• 27/07/2024

Bank deposit rate cuts to hurt savers

Scott Murdoch | The Australian | March 23, 2012
http://www.theaustralian.com.au/business/financial-services/bank-deposit-rate-cuts-to-hurt-savers/story-fn91wd6x-1226307680765
The big four banks have slashed their key deposit rates while raising home loan rates to safeguard their profit margins, which are under threat from the subdued domestic economy and high wholesale funding costs.
An exclusive analysis carried out for The Australian by Ratecity.com.au, the online financial comparison site, found that the top four banks had each cut 20 basis points off their three-month term deposit rates since the start of the year.
Longer-term savings rates are estimated to have been cut by up to 40 basis points.
The move is the first step in an easing of the fierce competition for deposits and comes after the banks last month raised home loan rates independently of the Reserve Bank of Australia.
A reduction in term deposit rates will hurt million of Australian savers and retirees.
Commonwealth Bank of Australia, the nation’s largest bank, has 10 times more depositors than mortgage customers.
Australian consumers held about $419 billion of retail deposits at the major banks in January, up 8.8 per cent on the year before.
Added to that, businesses have $303bn on call at the banks, an increase of 6.2 per cent.
The Ratecity analysis shows CBA, Westpac, National Australia Bank and ANZ each offer 5.3 per cent on three-month term deposits, down from 5.5 per cent just three months ago.
The banks have sought to fund a higher proportion of their mortgage books from retail deposits to pare back exposure to volatile wholesale funding markets.
Term deposits now make up 45 per cent of banks’ deposit bases, compared with 30 per cent five years ago.
The banks played down the move in savings rates. “We continue to see competitive pricing in both fixed and variable rate deposits and there are still very good deals available to customers,” a NAB spokesman said.

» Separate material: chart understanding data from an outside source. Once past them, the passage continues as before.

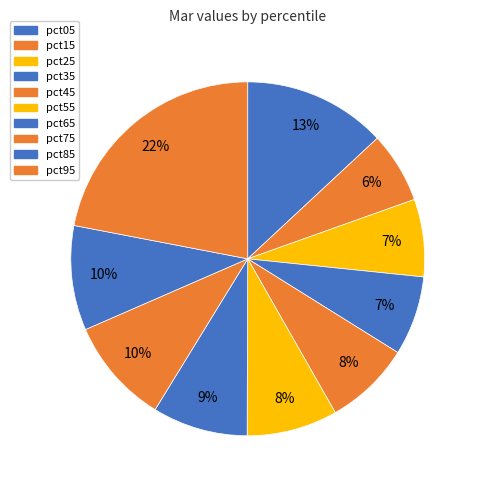

Which category has the biggest portion of the pie?

pct95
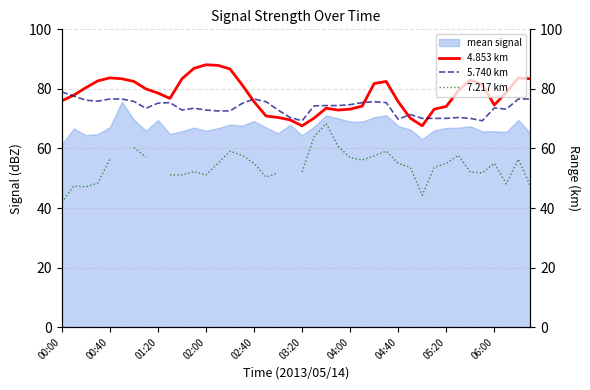

What is the total value across all series at 17?

197.0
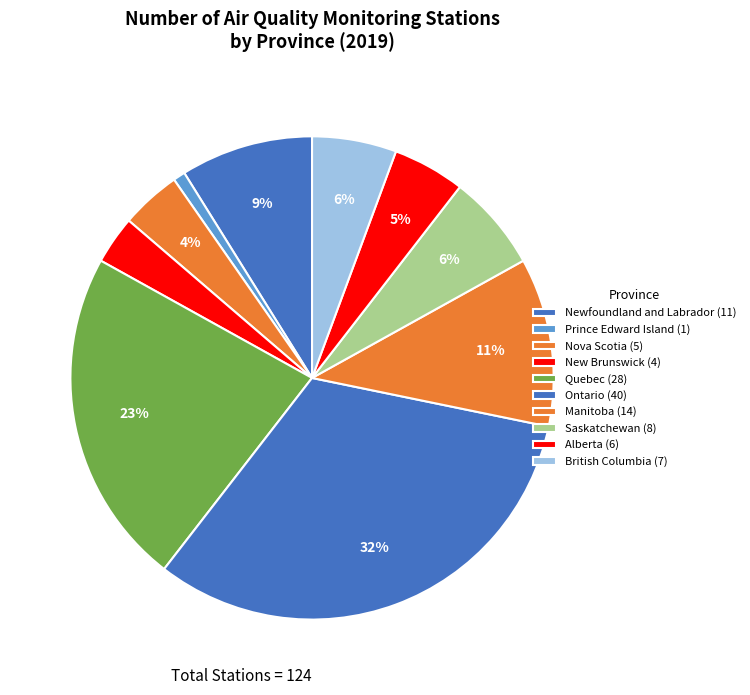

Is there any slice that represents more than half of the pie?

No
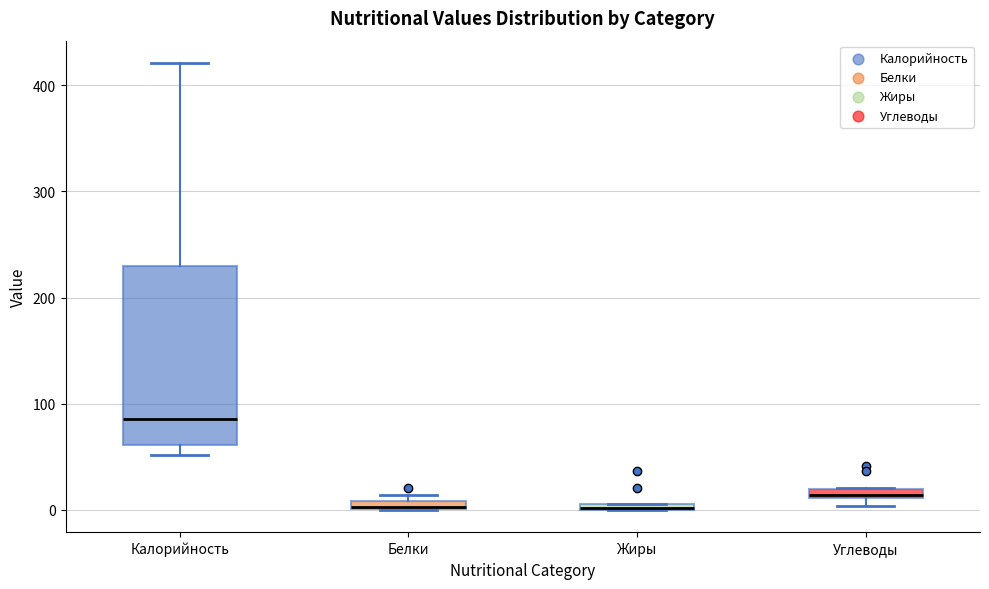

Where is the upper edge of the box for Жиры on the y-axis? The values are not printed on the chart, so give them approximately, as read against the axis.

10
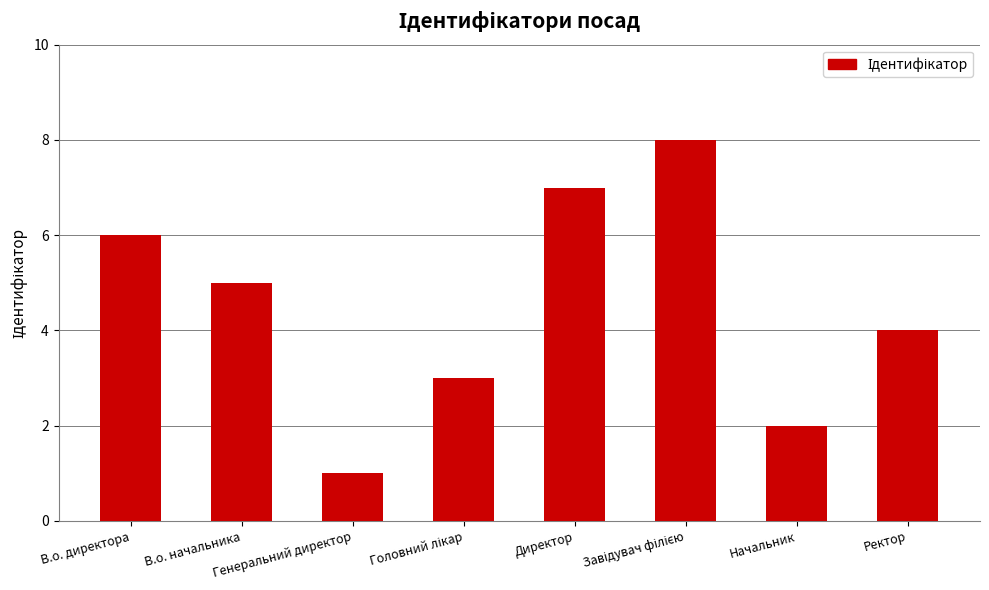

Which has a higher value, Генеральний директор or Ректор?

Ректор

RBA assistant governor Guy Debelle yesterday backed the retail banks’ arguments that higher funding costs, both from markets and deposits, forced mortgage rates to be raised independently of the central bank.
Dr Debelle said since the onset of the financial crisis, banks had increased the spread between lending rates and the cash rate for all loan types.
“The increases have varied across the different types of loans, partly reflecting differences in the reassessment of the riskiness of those loans and expectations regarding loss rates,” he said.
The banks’ likely moves are a factor in the RBA’s monthly decisions on the official cash rate.
“The primary factor driving the increase in the spread between lending rates and the cash rate has been the increase in the relative cost of funding,” he said.
“Financial institutions have increased their lending rates in the face of the increase in costs to maintain their net interest margins within the range observed in recent years.
“In turn, this has been with the aim of maintaining profitability.”
Deutsche Bank analyst James Freeman said the reduction in term deposit rates would help lift the retail banks’ margins by between four and six basis points.
He said net interest margins were up to 10 basis points lower in the first quarter for the banks because of the pressure created by funding costs.
“Deposits have hurt banks’ margins of late, but we believe the conditions are right for a recovery in deposit margins and significant upside surprises to profits are emerging,” Mr Freeman said.
‘Every 20-basis-point improvement in the term deposit spreads are worth about an eight-basis-point increase in margins.
“It could become a major tailwind in the next few months.”
Westpac is the lender that is most likely to benefit from the savings rate cuts because of its large online deposit book, ahead of CBA.
NAB has the least exposure to deposit costs because the bank has a higher proportion of overseas funding.
Each of the major banks had offered term deposit rates of up to 125 basis points above the 4.25 per cent cash rate.
Before the global financial crisis hit in 2008, bank deposit rates were up to 200 basis points below the official interest rate.
Ratecity chief executive Damian Smith said financial market conditions were improving, which had driven down wholesale funding costs. “The cost of wholesale funding has not only stabilised, it appears to have trended down,” he told The Australian.
“That means institutions can again allow deposit rates to come off the boil a bit further.
“Three-month term deposits appear to have borne the brunt of the most recent reductions.
“The reality is that three-month terms are the most popular, so if you want to reduce deposit spreads and costs as an institution, you have to start with three-month products.”